If you ask people why they don’t believe in God, the reality of evil may be the biggest reason why.
Yet what we see in today’s Gospel is that Jesus does not abandon poor souls like this man to be imprisoned by evil, be it the evil of six thousand demons or a mental health condition, or the community that left him for dead.
Jesus will go on to suffer everything this man suffered, and more. He will be condemned, chained up, beaten, and ultimately crucified. He will descend into hell. But God raises him from the dead. Evil’s destructive power is broken.
Evil shutters in the presence of Jesus—because Jesus has full authority over all the powers, both human and supernatural, which are opposed to God. Whenever God’s Word is spoken, whenever people pray, the power of evil is broken. Love, patience, mercy, forgiveness, selflessness, generosity—these are the instruments that defeat evil.

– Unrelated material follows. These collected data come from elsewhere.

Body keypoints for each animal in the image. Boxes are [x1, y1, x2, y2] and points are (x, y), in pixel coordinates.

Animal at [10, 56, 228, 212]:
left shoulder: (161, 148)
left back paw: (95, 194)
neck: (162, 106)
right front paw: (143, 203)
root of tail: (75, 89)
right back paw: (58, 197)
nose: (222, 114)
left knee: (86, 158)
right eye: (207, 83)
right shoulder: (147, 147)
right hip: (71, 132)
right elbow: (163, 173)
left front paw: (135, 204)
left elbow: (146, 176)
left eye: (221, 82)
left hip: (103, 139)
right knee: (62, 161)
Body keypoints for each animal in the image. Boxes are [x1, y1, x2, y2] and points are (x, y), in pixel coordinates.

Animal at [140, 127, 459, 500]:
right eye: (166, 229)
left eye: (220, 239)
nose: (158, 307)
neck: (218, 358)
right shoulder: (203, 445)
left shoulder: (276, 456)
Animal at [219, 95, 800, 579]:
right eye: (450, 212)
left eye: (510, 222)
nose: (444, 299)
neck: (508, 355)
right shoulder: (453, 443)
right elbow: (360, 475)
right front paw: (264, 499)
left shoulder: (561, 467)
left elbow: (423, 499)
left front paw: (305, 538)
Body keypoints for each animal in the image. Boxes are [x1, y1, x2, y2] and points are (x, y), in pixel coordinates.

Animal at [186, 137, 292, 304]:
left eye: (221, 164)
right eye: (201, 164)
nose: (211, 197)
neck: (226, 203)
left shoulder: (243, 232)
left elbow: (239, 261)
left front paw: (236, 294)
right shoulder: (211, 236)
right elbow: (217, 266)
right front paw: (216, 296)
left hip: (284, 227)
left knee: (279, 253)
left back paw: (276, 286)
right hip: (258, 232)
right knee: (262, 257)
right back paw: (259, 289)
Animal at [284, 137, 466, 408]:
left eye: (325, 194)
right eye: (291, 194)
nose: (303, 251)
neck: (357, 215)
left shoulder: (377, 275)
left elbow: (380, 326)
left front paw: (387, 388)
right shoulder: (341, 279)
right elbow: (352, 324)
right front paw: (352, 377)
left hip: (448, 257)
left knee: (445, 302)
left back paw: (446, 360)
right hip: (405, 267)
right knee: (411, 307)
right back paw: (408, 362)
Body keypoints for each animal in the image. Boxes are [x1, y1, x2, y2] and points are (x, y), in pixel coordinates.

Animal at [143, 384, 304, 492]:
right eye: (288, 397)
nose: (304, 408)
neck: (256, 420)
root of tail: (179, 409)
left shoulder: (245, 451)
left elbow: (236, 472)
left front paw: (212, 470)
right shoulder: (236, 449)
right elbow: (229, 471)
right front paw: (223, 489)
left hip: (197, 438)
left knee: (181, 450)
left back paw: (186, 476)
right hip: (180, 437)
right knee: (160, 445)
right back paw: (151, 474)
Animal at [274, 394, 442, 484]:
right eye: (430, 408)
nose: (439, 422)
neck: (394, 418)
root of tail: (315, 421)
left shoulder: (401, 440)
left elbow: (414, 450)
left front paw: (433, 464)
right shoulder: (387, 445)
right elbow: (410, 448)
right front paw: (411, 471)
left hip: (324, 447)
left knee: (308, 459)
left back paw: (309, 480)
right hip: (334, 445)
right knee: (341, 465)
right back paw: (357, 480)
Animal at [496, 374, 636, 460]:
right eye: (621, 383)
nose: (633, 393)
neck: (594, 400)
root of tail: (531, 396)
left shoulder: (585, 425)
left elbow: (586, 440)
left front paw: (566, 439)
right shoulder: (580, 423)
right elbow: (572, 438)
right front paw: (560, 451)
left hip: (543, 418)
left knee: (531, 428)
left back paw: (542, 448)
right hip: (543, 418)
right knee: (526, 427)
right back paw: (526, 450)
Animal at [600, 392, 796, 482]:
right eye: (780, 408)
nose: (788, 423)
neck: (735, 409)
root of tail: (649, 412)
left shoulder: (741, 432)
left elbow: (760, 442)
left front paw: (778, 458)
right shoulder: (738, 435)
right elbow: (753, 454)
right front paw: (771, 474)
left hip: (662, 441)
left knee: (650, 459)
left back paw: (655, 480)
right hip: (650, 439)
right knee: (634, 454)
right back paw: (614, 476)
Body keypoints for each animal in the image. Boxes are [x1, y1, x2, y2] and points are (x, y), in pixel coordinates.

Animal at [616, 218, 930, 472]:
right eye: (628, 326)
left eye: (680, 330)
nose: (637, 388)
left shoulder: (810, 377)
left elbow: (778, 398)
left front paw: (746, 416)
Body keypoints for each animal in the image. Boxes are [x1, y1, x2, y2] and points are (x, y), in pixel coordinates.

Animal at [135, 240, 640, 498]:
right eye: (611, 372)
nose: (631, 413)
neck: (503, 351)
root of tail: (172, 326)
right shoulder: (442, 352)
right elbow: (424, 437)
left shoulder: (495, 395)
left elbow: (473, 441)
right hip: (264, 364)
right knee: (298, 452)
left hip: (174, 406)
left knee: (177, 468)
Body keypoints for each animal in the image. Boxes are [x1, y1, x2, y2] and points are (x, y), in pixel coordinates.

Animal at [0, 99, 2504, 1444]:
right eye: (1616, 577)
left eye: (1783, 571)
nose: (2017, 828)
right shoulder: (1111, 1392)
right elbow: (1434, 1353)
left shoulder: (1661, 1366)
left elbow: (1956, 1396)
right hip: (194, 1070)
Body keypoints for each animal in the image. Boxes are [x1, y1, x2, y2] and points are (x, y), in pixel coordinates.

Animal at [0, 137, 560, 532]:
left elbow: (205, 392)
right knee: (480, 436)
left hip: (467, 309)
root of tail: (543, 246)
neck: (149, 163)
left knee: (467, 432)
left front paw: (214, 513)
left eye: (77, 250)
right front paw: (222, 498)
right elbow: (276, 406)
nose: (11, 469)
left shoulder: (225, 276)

That may be hard to believe, because you can’t put out a forest fire with a garden hose. But do you remember how the man said, “my name is Legion, for we are many?” Are we not many? Are we not the Body of the risen Christ? Are we not a major force for good when we believe God’s promises and do God’s work?
I can tell you from my own experience that I have felt the prayers of God’s people as power that holds me up and keeps me going. I can also tell you that the work we do as a congregation has literally saved lives.
We remember people like Dr. Martin Luther King because he was a man of faith. The civil rights movement began in the church, and people of faith changed the world. They pursued a vision of peace and justice revealed in the Scriptures, and not with bombs or bullets.
You will have to contend against evil until the day you see Jesus face-to-face. But the only the way the devil can win is if you become so discouraged that you give up praying, that you give up gathering with the people of God, that you give up doing good. Why should you do that?